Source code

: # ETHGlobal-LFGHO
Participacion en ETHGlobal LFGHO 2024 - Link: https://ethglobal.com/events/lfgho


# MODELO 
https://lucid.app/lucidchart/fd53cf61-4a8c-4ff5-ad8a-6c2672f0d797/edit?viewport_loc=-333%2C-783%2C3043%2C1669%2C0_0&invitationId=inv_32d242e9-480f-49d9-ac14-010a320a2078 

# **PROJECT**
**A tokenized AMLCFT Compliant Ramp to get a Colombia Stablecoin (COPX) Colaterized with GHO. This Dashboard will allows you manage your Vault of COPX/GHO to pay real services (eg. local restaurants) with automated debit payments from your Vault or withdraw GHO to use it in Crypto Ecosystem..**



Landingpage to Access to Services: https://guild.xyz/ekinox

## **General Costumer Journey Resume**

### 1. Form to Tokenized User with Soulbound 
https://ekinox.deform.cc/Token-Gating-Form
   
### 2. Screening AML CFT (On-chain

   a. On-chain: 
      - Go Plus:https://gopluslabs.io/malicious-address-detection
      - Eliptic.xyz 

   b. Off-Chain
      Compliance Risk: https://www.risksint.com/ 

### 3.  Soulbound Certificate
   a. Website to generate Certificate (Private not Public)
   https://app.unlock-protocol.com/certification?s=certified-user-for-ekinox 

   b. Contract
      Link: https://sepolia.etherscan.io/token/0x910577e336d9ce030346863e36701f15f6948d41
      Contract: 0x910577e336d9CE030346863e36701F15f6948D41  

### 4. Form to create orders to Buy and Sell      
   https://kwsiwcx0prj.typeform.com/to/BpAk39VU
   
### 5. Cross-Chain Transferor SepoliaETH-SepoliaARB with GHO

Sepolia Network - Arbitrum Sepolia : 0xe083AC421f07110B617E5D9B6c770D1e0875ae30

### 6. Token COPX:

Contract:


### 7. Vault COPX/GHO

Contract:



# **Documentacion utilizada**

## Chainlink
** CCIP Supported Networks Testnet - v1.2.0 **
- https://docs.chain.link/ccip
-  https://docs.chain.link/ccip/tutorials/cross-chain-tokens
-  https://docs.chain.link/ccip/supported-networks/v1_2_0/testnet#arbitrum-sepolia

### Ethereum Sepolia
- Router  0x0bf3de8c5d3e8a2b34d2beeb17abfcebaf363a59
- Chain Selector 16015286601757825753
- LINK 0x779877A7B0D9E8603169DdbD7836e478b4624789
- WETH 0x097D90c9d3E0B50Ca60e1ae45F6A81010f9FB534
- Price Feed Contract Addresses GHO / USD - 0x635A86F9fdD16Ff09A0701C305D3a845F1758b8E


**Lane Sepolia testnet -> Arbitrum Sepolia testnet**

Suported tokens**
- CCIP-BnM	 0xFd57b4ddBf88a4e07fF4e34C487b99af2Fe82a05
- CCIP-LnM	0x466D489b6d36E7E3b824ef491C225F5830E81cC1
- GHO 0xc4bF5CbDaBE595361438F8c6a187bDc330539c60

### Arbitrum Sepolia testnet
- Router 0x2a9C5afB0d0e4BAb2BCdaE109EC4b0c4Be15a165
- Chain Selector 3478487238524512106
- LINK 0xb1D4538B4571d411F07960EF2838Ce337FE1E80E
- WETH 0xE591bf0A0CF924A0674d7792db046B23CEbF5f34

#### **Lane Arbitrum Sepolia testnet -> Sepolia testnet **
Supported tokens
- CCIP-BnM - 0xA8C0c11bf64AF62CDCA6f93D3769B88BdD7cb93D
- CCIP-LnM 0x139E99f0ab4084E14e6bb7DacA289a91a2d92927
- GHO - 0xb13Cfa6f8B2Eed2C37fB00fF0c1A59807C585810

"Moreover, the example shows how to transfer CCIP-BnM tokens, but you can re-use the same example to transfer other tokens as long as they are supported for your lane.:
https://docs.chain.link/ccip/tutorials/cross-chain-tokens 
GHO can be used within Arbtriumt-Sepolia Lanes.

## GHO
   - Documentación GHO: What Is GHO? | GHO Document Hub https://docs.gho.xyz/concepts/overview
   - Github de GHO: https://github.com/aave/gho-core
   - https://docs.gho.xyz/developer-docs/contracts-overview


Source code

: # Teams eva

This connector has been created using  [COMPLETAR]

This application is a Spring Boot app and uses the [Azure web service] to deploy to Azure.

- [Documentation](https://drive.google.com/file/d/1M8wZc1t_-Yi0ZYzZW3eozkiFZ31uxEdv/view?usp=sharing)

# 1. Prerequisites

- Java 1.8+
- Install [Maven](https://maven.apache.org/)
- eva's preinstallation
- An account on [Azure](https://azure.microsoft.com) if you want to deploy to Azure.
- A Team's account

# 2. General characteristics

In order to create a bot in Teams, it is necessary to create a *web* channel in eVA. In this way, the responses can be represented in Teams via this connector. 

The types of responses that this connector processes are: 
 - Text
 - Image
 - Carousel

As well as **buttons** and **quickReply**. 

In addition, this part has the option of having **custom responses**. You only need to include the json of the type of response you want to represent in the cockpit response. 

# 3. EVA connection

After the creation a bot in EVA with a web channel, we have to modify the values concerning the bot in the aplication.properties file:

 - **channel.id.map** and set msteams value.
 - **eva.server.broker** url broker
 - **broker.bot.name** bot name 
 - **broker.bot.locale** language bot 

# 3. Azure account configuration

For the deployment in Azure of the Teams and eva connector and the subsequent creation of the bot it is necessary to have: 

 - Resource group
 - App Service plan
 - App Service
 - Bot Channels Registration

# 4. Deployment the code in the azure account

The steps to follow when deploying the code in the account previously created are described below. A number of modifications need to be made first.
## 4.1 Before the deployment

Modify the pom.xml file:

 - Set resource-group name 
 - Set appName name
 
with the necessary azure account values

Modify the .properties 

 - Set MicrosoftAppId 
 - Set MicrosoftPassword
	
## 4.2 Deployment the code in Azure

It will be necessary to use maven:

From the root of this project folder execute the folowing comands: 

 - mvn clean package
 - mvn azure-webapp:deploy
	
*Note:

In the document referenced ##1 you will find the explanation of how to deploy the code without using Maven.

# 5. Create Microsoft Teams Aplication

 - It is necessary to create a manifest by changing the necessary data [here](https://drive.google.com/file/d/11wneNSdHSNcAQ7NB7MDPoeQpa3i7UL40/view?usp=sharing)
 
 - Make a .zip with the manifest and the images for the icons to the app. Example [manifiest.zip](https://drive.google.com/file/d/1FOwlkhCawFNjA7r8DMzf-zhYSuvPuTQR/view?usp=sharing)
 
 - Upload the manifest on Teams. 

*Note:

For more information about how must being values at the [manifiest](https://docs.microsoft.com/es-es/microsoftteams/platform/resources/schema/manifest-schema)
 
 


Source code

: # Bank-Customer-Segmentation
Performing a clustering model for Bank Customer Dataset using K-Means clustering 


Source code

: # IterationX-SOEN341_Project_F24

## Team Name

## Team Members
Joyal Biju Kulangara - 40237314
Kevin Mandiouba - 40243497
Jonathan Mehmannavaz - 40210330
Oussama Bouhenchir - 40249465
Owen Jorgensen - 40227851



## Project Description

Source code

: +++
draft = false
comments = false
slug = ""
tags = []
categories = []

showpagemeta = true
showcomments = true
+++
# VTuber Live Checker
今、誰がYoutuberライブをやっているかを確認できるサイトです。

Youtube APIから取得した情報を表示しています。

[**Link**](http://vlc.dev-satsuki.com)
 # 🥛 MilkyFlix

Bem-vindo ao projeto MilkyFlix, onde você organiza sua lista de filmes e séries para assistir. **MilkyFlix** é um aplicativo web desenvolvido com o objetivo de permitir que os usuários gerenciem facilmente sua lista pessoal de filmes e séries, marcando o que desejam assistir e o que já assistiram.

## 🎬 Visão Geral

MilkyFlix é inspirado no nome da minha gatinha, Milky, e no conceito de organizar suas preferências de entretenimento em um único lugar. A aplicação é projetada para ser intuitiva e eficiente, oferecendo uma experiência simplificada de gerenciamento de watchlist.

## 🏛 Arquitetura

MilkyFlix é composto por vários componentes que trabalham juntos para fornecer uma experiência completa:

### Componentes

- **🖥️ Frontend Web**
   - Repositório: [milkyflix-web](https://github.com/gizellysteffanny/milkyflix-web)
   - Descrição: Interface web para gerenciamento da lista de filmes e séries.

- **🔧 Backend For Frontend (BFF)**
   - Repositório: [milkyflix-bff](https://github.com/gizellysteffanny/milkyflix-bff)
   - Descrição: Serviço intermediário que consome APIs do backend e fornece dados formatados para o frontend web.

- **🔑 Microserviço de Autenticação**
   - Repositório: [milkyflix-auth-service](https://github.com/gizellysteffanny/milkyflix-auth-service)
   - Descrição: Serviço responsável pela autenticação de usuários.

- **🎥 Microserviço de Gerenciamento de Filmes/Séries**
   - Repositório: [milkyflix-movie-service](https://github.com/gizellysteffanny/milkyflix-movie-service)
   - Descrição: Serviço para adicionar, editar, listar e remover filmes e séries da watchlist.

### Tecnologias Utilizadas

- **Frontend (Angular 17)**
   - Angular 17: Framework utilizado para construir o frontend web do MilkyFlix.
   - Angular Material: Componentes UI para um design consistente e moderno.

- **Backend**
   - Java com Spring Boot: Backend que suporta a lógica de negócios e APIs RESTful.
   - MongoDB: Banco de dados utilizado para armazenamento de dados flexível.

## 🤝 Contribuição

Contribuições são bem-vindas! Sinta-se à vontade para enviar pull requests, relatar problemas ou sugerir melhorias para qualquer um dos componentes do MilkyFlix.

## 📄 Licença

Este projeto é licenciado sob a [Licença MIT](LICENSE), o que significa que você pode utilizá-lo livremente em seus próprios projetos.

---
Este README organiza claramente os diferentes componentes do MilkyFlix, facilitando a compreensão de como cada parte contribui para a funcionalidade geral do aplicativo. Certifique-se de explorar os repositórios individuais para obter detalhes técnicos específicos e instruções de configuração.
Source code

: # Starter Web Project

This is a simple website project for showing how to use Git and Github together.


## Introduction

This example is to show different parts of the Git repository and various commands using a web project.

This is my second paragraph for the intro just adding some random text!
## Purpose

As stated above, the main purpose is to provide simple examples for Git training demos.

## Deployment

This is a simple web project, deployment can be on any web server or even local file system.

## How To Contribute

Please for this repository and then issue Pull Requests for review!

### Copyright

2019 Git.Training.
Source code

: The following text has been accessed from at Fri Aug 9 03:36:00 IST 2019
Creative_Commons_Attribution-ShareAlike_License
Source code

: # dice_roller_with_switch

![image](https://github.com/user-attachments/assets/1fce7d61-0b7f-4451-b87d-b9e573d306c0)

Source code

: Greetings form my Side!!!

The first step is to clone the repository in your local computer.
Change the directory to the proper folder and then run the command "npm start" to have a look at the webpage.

**EXERCISE**
Could you reproduce, exactly, every line above from the line with "### 1. Form to Tokenized User with Soulbound" to the line with "b. Contract", and no other line? Both ends count.

**RESULT FOR THIS TASK**
### 1. Form to Tokenized User with Soulbound 
https://ekinox.deform.cc/Token-Gating-Form
   
### 2. Screening AML CFT (On-chain

   a. On-chain: 
      - Go Plus:https://gopluslabs.io/malicious-address-detection
      - Eliptic.xyz 

   b. Off-Chain
      Compliance Risk: https://www.risksint.com/ 

### 3.  Soulbound Certificate
   a. Website to generate Certificate (Private not Public)
   https://app.unlock-protocol.com/certification?s=certified-user-for-ekinox 

   b. Contract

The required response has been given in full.